ピンにできるものがないので巻かなければ通れない。

 落!落!落!。

 山太が気付いたときは、頭ほどの岩がもう横をかすめていた。ものすごいスピードである。
 ギン!という鈍い音がして落ちた岩は沢で大岩にぶつかり砕けた。一瞬の出来事にビックリする間もなかった。後で足が震えた。運次第では砕けたのは山太のヘルメットだったかも知れない。

 滝の上でピンを探していると残置ハーケンを見つける。シュリンゲも付いていてそんなに古くない。そのまま使わせてもらう。
 滝の横を懸垂で下りていくと、ザイルが滝の中の倒木に絡まっている。これを外さなければ下りられない。
 出来るだけ水を避けてザイルを手繰り寄せたが、頭から水をかぶることになった。寒い〜。

 何度も何度も懸垂下降を繰り返し、登った滝をすっかり忘れている。もう何もないだろうと、肩に掛けていたザイルはザックにしまったが、もう一つ大きな滝を忘れていた。やれやれ〜、まだあったか!。

 思えばこの滝は右岸を巻けばた易く下りれたのだが、残置ハーケンが滝の落ち口のすぐ横に見つかる。
 なんの戸惑いもなくザイルをセットして、「行ってきま〜す。」と山太が下る。
 滝壷の底が見えない。こりゃ深い!。振り子で左岸に逃げようとするが、元に戻される。水中にスタンスがないかと腰まで入るが、足がかりはまったくない。もう一度登り直すには下りすぎている。
 泳ぐか〜、と思ったとき、ふとほっぺたをふくらまして空気を貯えている自分が滑稽になった。
 ザックは背中でプカプカ浮いている。

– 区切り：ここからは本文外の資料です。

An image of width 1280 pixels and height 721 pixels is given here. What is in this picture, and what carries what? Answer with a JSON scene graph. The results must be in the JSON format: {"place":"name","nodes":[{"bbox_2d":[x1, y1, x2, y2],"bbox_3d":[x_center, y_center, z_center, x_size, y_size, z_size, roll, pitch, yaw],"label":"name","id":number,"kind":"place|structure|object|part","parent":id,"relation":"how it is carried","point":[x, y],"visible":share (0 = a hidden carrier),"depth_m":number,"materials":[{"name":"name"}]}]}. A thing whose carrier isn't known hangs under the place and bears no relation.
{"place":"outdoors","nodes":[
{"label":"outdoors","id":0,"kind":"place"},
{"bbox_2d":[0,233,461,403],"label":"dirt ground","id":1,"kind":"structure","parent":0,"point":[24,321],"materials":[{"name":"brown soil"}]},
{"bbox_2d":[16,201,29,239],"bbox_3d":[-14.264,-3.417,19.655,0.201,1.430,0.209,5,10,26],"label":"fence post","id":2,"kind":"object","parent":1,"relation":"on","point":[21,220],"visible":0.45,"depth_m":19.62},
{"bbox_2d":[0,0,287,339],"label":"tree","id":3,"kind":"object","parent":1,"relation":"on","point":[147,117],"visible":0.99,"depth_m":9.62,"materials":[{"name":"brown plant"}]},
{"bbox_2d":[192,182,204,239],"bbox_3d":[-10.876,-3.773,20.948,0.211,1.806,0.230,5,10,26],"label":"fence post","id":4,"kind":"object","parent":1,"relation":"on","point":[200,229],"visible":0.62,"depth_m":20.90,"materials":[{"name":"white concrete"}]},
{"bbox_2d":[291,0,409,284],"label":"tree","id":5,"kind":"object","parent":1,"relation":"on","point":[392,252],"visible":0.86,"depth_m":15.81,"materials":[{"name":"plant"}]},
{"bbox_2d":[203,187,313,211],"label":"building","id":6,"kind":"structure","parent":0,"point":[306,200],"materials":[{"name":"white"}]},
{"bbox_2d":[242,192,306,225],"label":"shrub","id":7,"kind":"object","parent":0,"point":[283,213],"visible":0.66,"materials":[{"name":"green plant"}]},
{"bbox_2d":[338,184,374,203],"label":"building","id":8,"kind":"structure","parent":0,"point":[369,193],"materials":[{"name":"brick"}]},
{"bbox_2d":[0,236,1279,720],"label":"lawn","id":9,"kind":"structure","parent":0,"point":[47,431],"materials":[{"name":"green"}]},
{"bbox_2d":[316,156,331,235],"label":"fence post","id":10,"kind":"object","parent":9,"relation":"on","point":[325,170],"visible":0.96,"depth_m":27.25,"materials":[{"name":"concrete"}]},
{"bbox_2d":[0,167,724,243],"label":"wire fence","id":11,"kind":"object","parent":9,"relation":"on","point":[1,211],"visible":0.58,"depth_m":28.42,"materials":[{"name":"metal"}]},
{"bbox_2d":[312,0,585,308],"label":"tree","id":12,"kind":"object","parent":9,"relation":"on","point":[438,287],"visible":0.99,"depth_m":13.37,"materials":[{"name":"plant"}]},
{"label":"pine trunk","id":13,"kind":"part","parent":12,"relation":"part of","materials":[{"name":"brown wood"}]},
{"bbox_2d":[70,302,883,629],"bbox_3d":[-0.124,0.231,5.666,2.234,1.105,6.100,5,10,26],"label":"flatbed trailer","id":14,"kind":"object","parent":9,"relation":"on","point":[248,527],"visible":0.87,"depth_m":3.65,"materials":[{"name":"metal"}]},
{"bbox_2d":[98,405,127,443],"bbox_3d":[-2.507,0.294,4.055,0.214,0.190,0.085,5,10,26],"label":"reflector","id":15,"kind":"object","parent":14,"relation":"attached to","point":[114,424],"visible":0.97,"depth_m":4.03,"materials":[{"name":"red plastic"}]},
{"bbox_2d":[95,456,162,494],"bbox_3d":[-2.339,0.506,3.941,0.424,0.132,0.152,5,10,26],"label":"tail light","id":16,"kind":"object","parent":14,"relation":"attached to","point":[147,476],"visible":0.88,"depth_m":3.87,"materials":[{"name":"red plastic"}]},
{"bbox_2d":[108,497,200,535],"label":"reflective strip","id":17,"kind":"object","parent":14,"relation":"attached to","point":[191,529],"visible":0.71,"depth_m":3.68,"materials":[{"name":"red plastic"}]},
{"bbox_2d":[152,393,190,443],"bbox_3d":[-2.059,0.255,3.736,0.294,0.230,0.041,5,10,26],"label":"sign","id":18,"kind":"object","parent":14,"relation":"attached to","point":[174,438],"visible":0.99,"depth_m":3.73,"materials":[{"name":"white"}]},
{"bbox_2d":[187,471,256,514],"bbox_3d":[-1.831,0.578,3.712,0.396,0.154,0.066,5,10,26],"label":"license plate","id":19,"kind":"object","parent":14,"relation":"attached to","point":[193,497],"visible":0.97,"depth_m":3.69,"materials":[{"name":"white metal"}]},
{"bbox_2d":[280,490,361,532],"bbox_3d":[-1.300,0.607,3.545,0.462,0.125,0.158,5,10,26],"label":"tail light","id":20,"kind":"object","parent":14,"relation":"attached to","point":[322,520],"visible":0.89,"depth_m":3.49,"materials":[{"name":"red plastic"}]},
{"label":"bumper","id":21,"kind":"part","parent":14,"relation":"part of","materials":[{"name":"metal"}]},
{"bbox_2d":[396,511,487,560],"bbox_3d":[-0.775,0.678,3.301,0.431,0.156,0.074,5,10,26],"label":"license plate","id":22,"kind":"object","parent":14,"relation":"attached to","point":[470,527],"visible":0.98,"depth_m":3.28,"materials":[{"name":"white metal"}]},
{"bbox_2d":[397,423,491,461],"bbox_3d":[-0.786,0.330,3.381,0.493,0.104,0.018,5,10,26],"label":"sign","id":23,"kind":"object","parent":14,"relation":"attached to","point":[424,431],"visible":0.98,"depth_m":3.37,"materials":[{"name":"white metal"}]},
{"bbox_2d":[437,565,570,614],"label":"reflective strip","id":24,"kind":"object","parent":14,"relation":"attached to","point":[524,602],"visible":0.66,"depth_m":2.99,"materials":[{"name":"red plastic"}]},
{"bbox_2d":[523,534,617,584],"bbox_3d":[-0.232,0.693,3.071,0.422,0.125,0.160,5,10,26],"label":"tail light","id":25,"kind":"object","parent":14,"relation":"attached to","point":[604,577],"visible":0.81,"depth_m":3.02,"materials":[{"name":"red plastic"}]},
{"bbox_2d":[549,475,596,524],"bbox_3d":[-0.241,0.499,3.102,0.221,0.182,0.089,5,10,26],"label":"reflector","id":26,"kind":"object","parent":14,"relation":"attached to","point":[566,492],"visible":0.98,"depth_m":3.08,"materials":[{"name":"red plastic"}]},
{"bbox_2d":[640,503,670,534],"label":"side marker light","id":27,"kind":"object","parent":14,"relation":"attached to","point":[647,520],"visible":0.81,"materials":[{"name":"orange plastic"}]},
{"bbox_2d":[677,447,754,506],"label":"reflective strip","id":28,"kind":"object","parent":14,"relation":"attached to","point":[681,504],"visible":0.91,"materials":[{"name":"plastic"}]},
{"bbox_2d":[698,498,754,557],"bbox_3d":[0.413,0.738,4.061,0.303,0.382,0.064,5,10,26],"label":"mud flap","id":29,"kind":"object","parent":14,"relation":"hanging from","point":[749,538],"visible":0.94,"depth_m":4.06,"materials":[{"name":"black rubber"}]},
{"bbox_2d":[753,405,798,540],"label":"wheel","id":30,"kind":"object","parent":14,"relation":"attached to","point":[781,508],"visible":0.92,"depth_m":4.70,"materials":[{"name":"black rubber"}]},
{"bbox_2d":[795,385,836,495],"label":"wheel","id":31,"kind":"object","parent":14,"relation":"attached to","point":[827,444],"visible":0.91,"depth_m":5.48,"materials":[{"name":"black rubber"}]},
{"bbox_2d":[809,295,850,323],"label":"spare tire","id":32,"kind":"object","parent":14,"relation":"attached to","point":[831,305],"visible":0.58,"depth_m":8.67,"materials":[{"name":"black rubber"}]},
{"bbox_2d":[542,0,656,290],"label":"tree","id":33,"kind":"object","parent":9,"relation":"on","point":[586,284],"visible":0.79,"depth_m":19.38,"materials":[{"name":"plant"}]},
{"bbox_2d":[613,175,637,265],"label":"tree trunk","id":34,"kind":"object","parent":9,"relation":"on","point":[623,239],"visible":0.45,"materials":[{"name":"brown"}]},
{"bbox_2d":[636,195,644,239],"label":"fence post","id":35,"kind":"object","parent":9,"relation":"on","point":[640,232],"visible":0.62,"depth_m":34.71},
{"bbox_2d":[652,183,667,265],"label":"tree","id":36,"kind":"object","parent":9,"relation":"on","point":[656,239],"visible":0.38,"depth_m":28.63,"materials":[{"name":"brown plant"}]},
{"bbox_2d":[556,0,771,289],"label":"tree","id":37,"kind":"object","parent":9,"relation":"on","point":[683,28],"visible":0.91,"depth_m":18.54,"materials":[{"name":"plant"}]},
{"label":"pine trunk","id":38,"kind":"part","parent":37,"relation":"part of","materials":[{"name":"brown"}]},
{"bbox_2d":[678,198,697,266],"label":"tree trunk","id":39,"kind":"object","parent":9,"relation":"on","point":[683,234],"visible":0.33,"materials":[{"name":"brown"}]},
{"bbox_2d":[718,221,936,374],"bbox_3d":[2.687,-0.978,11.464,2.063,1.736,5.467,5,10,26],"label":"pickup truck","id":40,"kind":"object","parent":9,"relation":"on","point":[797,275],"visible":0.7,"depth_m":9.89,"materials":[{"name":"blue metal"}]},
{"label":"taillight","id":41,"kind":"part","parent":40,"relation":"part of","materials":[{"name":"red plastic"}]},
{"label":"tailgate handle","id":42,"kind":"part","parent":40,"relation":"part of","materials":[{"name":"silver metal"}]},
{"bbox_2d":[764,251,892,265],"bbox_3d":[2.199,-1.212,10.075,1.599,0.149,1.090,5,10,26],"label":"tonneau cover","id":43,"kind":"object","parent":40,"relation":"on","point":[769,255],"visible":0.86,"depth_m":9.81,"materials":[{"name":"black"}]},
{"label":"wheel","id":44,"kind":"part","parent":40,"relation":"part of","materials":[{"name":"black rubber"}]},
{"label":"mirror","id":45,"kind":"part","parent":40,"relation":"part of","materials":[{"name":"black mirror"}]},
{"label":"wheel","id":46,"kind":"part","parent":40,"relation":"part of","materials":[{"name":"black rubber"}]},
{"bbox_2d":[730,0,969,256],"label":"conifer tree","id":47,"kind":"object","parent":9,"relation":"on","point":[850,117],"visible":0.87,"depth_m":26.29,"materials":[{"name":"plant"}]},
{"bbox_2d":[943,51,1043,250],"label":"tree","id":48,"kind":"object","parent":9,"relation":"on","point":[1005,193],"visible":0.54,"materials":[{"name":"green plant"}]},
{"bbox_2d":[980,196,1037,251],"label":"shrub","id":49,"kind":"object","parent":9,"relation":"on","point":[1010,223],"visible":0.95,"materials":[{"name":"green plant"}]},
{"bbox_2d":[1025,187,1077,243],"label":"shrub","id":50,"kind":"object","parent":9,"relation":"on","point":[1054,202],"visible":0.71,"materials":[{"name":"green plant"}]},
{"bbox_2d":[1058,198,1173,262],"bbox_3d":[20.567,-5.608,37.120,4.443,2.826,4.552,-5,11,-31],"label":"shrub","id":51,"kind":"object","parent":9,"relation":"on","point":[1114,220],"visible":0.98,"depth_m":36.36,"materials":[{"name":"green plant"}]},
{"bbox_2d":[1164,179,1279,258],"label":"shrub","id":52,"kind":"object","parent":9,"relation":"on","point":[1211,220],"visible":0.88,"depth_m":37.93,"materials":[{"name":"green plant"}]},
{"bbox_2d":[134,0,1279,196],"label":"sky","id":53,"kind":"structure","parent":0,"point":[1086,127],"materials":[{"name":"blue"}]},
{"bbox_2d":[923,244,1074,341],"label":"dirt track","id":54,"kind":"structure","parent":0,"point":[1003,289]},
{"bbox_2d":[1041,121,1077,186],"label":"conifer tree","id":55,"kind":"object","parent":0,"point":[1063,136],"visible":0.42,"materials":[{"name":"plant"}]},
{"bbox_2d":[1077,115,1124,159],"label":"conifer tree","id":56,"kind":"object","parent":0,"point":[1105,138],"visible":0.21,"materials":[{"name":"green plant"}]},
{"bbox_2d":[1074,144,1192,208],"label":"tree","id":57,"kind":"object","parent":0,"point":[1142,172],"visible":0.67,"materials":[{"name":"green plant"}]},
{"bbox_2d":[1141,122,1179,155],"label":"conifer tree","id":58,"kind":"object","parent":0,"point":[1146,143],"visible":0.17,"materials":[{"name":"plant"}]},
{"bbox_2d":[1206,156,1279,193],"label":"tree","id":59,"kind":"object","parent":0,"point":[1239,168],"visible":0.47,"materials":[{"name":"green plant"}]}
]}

ザイルを外すのがすごく不安。取りあえずザイルを緩めて、爪先で底を探ってみる。とどいた!。ちょうどクビまで浸かったところで爪先で立つことが出来た。
 かなりモタモタしていたようで、上からこまさんがのぞき込む、その時はやっと落ちつきを取り戻し、手をクビに持っていき、ここまで浸かる、と合図する。
 2FUさんとこまさんは、うまいこと振り子に成功して、腰ぐらいまでの水没でまぬがれた。山太は残念だと思った。
 あの素晴らしい恐怖体験を二人に味合わせてあげたかったのに〜。

 後は一時間ほど沢を下れば車まで戻れる。かなり足元がもたもたしている山太である。何でもないところで尻餅を付く、岩から飛び降りると膝で体重を堪えきれず、ガックリなる。疲れた〜。
 こまさんは、フキやミズを採りながら歩いているが、そんな元気も湧いてこなかった。5時20分車に戻る。終わった!。

 ポツリポツリと雨が降ってきたが、帰る用意をしながら小宴会が始まる。
これも何やら恒例のような気がする。
 ピークは踏めなかったけど、3人とも思いっきり遊んだ満足そうな顔だ。